February 2010

Why We Need Urban Agriculture

Posted on February 28, 2010 at 12:05 pm in

Growing food in the city isn’t just a trendy thing to do. Our very survival depends on it. If there are to be cities in the years to come, they must start pulling more of their own weight where resource production is concerned, and food is one of the most basic of resources.

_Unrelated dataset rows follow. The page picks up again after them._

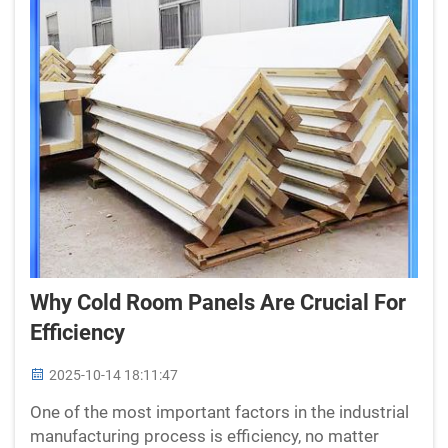
Why Cold Room Panels Are Crucial For
Efficiency
2025-10-14 18:11:47
One of the most important factors in the industrial
manufacturing process is efficiency, no matter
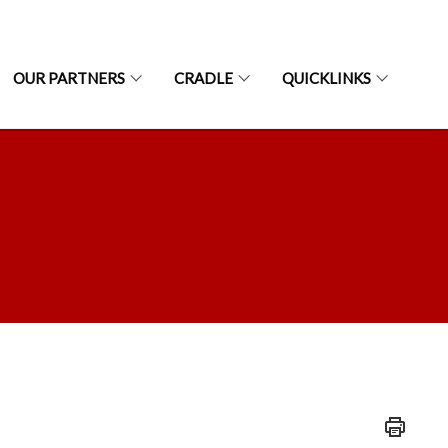
OUR PARTNERS
CRADLE
QUICKLINKS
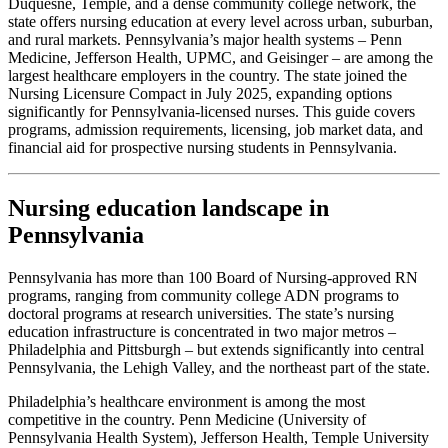
Duquesne, Temple, and a dense community college network, the
state offers nursing education at every level across urban, suburban,
and rural markets. Pennsylvania’s major health systems – Penn
Medicine, Jefferson Health, UPMC, and Geisinger – are among the
largest healthcare employers in the country. The state joined the
Nursing Licensure Compact in July 2025, expanding options
significantly for Pennsylvania-licensed nurses. This guide covers
programs, admission requirements, licensing, job market data, and
financial aid for prospective nursing students in Pennsylvania.
Nursing education landscape in
Pennsylvania
Pennsylvania has more than 100 Board of Nursing-approved RN
programs, ranging from community college ADN programs to
doctoral programs at research universities. The state’s nursing
education infrastructure is concentrated in two major metros –
Philadelphia and Pittsburgh – but extends significantly into central
Pennsylvania, the Lehigh Valley, and the northeast part of the state.
Philadelphia’s healthcare environment is among the most
competitive in the country. Penn Medicine (University of
Pennsylvania Health System), Jefferson Health, Temple University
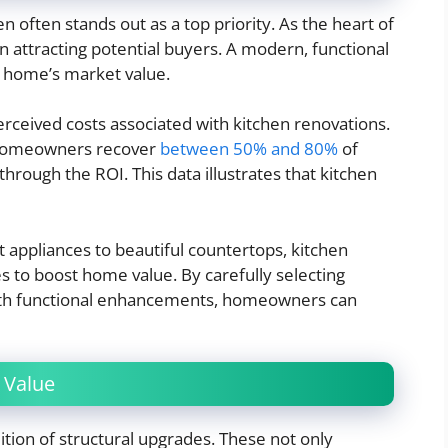
often stands out as a top priority. As the heart of
 in attracting potential buyers. A modern, functional
a home’s market value.
ceived costs associated with kitchen renovations.
, homeowners recover
between 50% and 80%
of
hrough the ROI. This data illustrates that kitchen
 appliances to beautiful countertops, kitchen
s to boost home value. By carefully selecting
ith functional enhancements, homeowners can
 Value
ition of structural upgrades. These not only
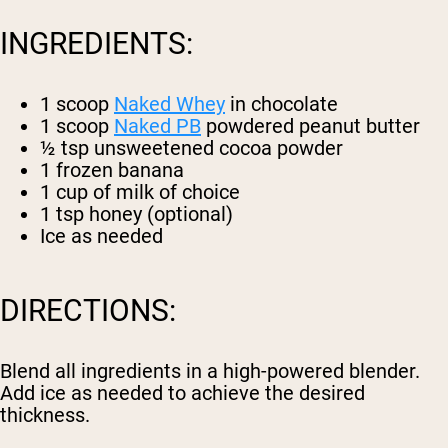
INGREDIENTS:
1 scoop
Naked Whey
in chocolate
1 scoop
Naked PB
powdered peanut butter
½ tsp unsweetened cocoa powder
1 frozen banana
1 cup of milk of choice
1 tsp honey (optional)
Ice as needed
DIRECTIONS:
Blend all ingredients in a high-powered blender.
Add ice as needed to achieve the desired
thickness.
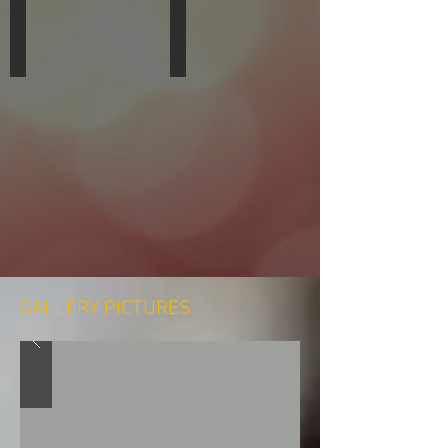
Forrest Brennon
Colleen Walden
DRUMS,
VIOLIN,
DRUMLINE
BEGINNING
MUSIC
CLASSES
GALLERY PICTURES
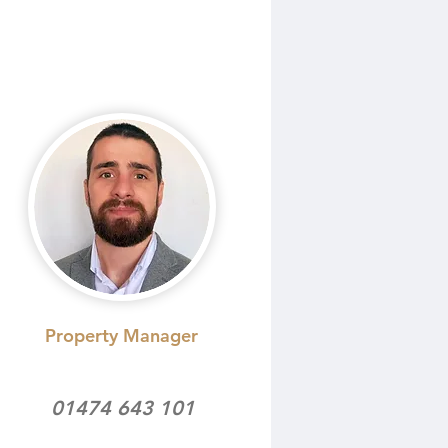
Property Manager
01474 643 101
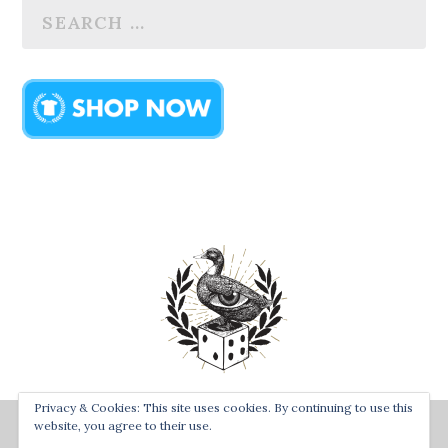
Privacy & Cookies: This site uses cookies. By continuing to use this
Designed by
| Powered by
Bay Town Creative
The Secret
website, you agree to their use.
Order of the Rolling Duck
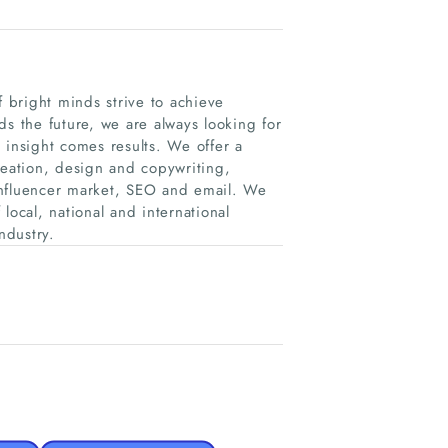
f bright minds strive to achieve
ds the future, we are always looking for
 insight comes results. We offer a
reation, design and copywriting,
nfluencer market, SEO and email. We
local, national and international
ndustry.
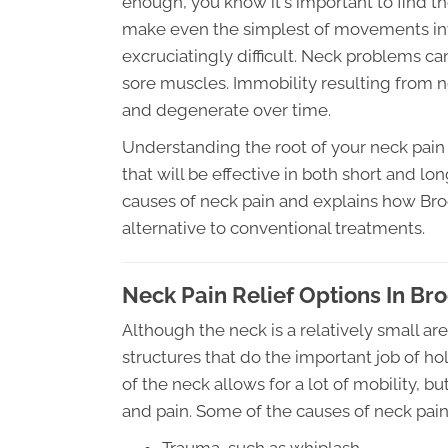
enough, you know it's important to find t
make even the simplest of movements inv
excruciatingly difficult. Neck problems c
sore muscles. Immobility resulting from
and degenerate over time.
Understanding the root of your neck pain 
that will be effective in both short and lo
causes of neck pain and explains how Bro
alternative to conventional treatments.
Neck Pain Relief Options In Br
Although the neck is a relatively small ar
structures that do the important job of ho
of the neck allows for a lot of mobility, 
and pain. Some of the causes of neck pain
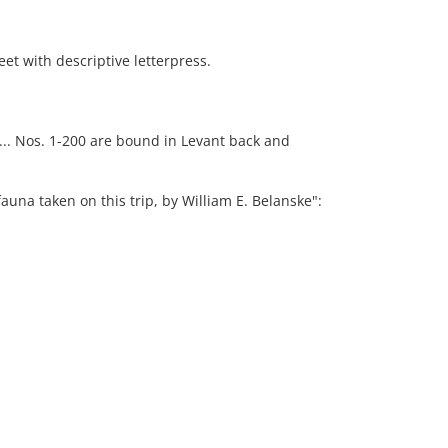
t with descriptive letterpress.
 ... Nos. 1-200 are bound in Levant back and
auna taken on this trip, by William E. Belanske":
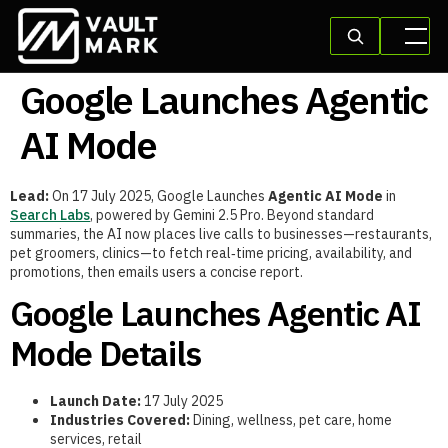
Google Launches Agentic
AI Mode
Lead:
On 17 July 2025, Google Launches
Agentic AI Mode
in
Search Labs
, powered by Gemini 2.5 Pro. Beyond standard
summaries, the AI now places live calls to businesses—restaurants,
pet groomers, clinics—to fetch real‑time pricing, availability, and
promotions, then emails users a concise report.
Google Launches Agentic AI
Mode Details
Launch Date:
17 July 2025
Industries Covered:
Dining, wellness, pet care, home
services, retail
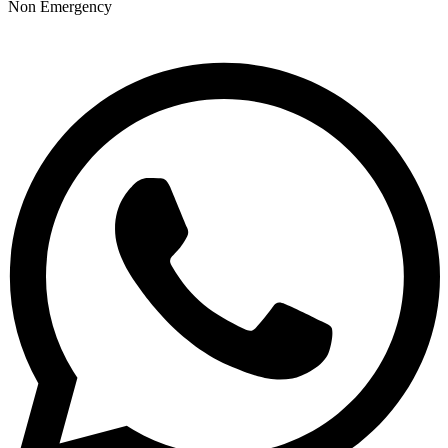
Non Emergency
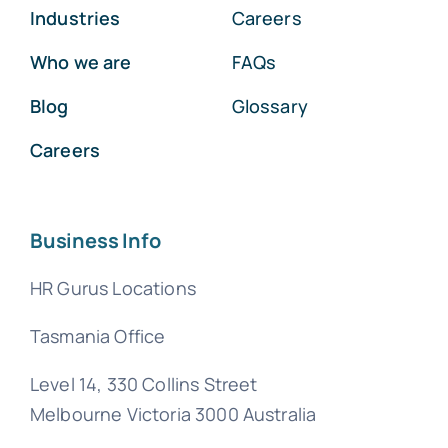
Industries
Careers
Who we are
FAQs
Blog
Glossary
Careers
Business Info
HR Gurus Locations
Tasmania Office
Level 14, 330 Collins Street
Melbourne Victoria 3000 Australia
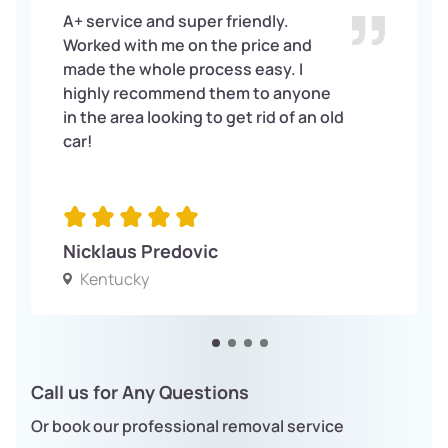
A+ service and super friendly.
Worked with me on the price and
made the whole process easy. I
highly recommend them to anyone
in the area looking to get rid of an old
car!
Nicklaus Predovic
Kentucky
Call us for Any Questions
Or book our professional removal service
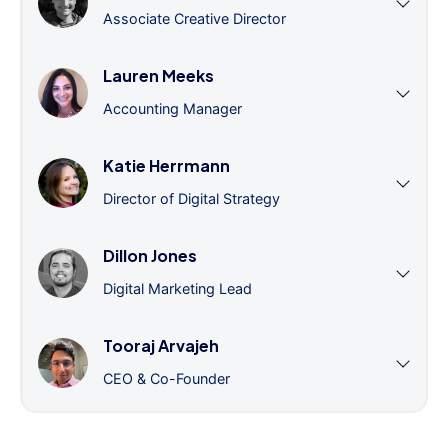
Associate Creative Director
Lauren Meeks
Accounting Manager
Katie Herrmann
Director of Digital Strategy
Dillon Jones
Digital Marketing Lead
Tooraj Arvajeh
CEO & Co-Founder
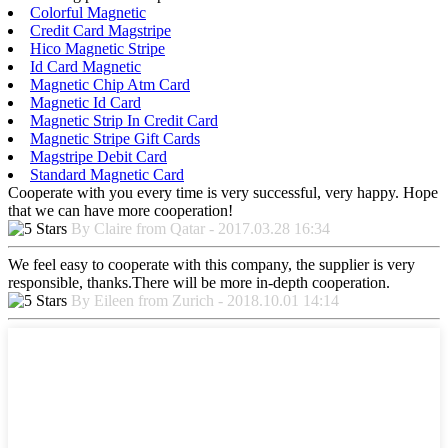
Colorful Magnetic
Credit Card Magstripe
Hico Magnetic Stripe
Id Card Magnetic
Magnetic Chip Atm Card
Magnetic Id Card
Magnetic Strip In Credit Card
Magnetic Stripe Gift Cards
Magstripe Debit Card
Standard Magnetic Card
Cooperate with you every time is very successful, very happy. Hope
that we can have more cooperation!
By Claire from Qatar - 2017.03.28 16:34
We feel easy to cooperate with this company, the supplier is very
responsible, thanks.There will be more in-depth cooperation.
By Eileen from Zurich - 2018.10.01 14:14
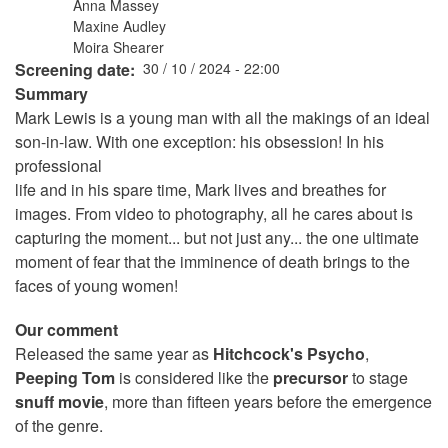
Anna Massey
Maxine Audley
Moira Shearer
Screening date
30 / 10 / 2024 - 22:00
Summary
Mark Lewis is a young man with all the makings of an ideal
son-in-law. With one exception: his obsession! In his
professional
life and in his spare time, Mark lives and breathes for
images. From video to photography, all he cares about is
capturing the moment... but not just any... the one ultimate
moment of fear that the imminence of death brings to the
faces of young women!
Our comment
Released the same year as
Hitchcock's Psycho
,
Peeping Tom
is considered like the
precursor
to stage
snuff movie
, more than fifteen years before the emergence
of the genre.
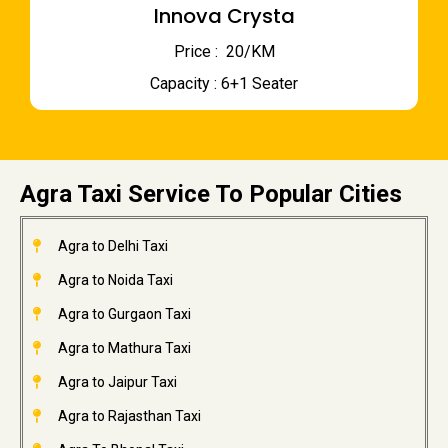
Innova Crysta
Price : ₹ 20/KM
Capacity : 6+1 Seater
Agra Taxi Service To Popular Cities
Agra to Delhi Taxi
Agra to Noida Taxi
Agra to Gurgaon Taxi
Agra to Mathura Taxi
Agra to Jaipur Taxi
Agra to Rajasthan Taxi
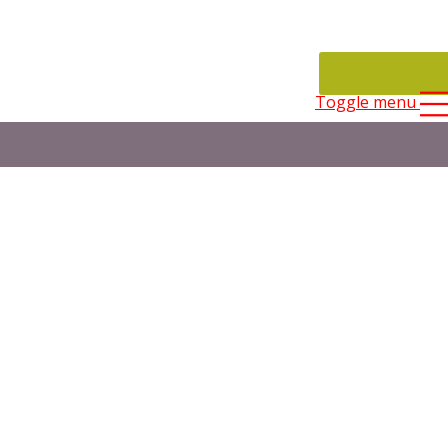
CONTACT
Toggle menu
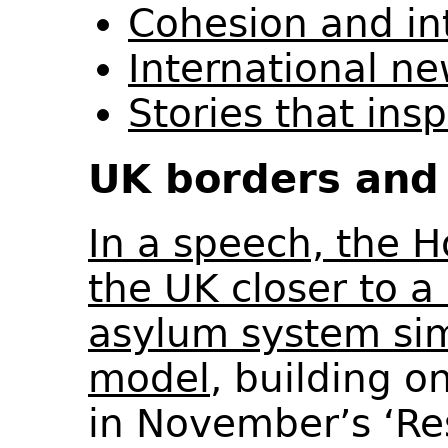
Cohesion and in
International n
Stories that ins
UK borders and 
In a speech, the 
the UK closer to a
asylum system sim
model
, building 
in November’s ‘Re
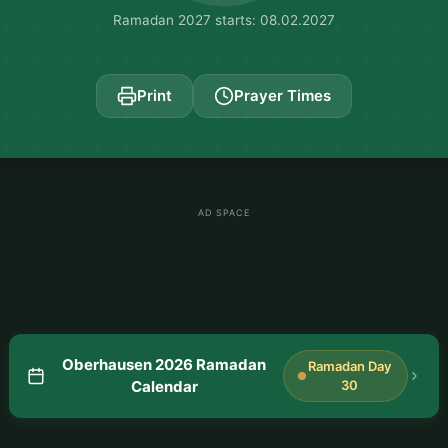
Ramadan 2027 starts: 08.02.2027
Print
Prayer Times
AD SPACE
Oberhausen 2026 Ramadan
Ramadan Day
Calendar
30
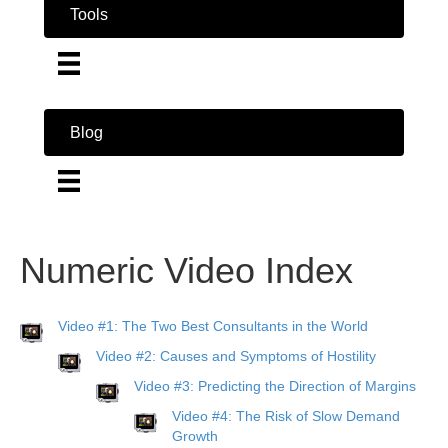
Tools
Blog
Numeric Video Index
Video #1: The Two Best Consultants in the World
Video #2: Causes and Symptoms of Hostility
Video #3: Predicting the Direction of Margins
Video #4: The Risk of Slow Demand
Growth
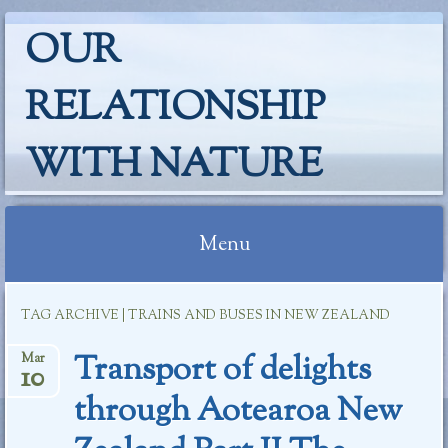
OUR
RELATIONSHIP
WITH NATURE
Menu
Skip
TAG ARCHIVE | TRAINS AND BUSES IN NEW ZEALAND
to
content
Transport of delights
Mar
10
through Aotearoa New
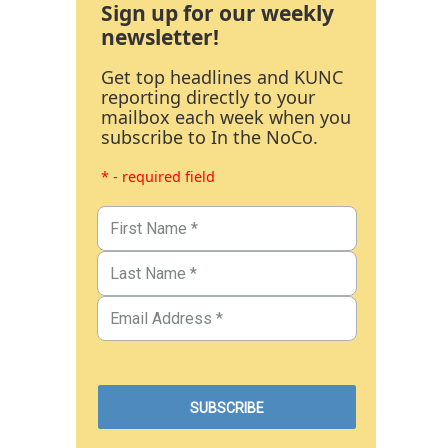
Sign up for our weekly
newsletter!
Get top headlines and KUNC
reporting directly to your
mailbox each week when you
subscribe to In the NoCo.
* - required field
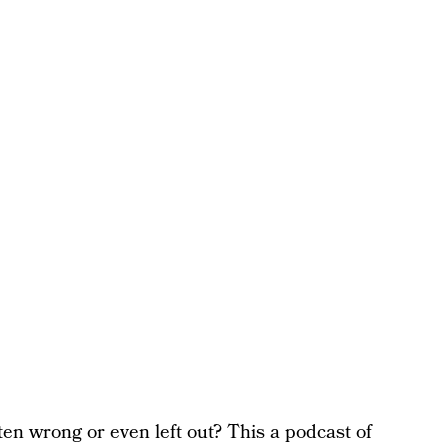
en wrong or even left out? This a podcast of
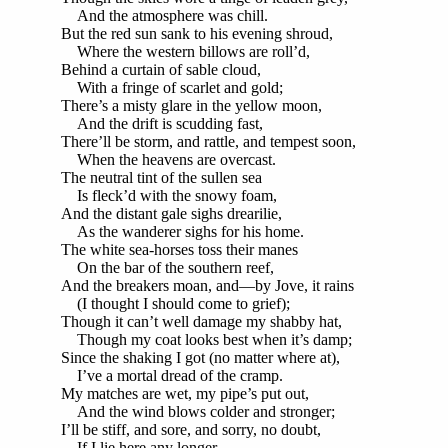
And the atmosphere was chill.
But the red sun sank to his evening shroud,
Where the western billows are roll’d,
Behind a curtain of sable cloud,
With a fringe of scarlet and gold;
There’s a misty glare in the yellow moon,
And the drift is scudding fast,
There’ll be storm, and rattle, and tempest soon,
When the heavens are overcast.
The neutral tint of the sullen sea
Is fleck’d with the snowy foam,
And the distant gale sighs drearilie,
As the wanderer sighs for his home.
The white sea-horses toss their manes
On the bar of the southern reef,
And the breakers moan, and—by Jove, it rains
(I thought I should come to grief);
Though it can’t well damage my shabby hat,
Though my coat looks best when it’s damp;
Since the shaking I got (no matter where at),
I’ve a mortal dread of the cramp.
My matches are wet, my pipe’s put out,
And the wind blows colder and stronger;
I’ll be stiff, and sore, and sorry, no doubt,
If I lie here any longer.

For the time being, let’s set aside the issue of geophysicist M. King Hubbert’s “Peak Oil” theory that postulates that for a given geographical area, oil production follows a bell-shaped curve, and that after that area reaches peak production, efforts to extract oil are both increasingly expensive and decreasingly fruitful, thereby driving the price of oil to the point that it’s no longer profitable to drill. Some of you who slept through Earth Science in Junior High may think that the Earth is like a giant cherry cordial filled with more petroleum than humanity could ever find a use for, while others—the so-called “abiotic oil” theorists—believe that oil just happens, and that the millions of years’ worth of accumulated organic matter from the Carboniferous Period had nothing to do with it. Or, like many, perhaps you’ve simply never given the issue any thought, and you automatically dismiss any topic that makes you uneasy. To all of you, discussion of fossil fuel depletion sounds like the sort of thing brought up by people in tinfoil hats ranting about alien abductions and secret societies, so you tune out. For now, then, we’ll set aside concerns of fossil fuel depletion, despite it being an even greater certainty in the scientific community than global climate change. Instead, let’s talk about something there’s no denying: the economy.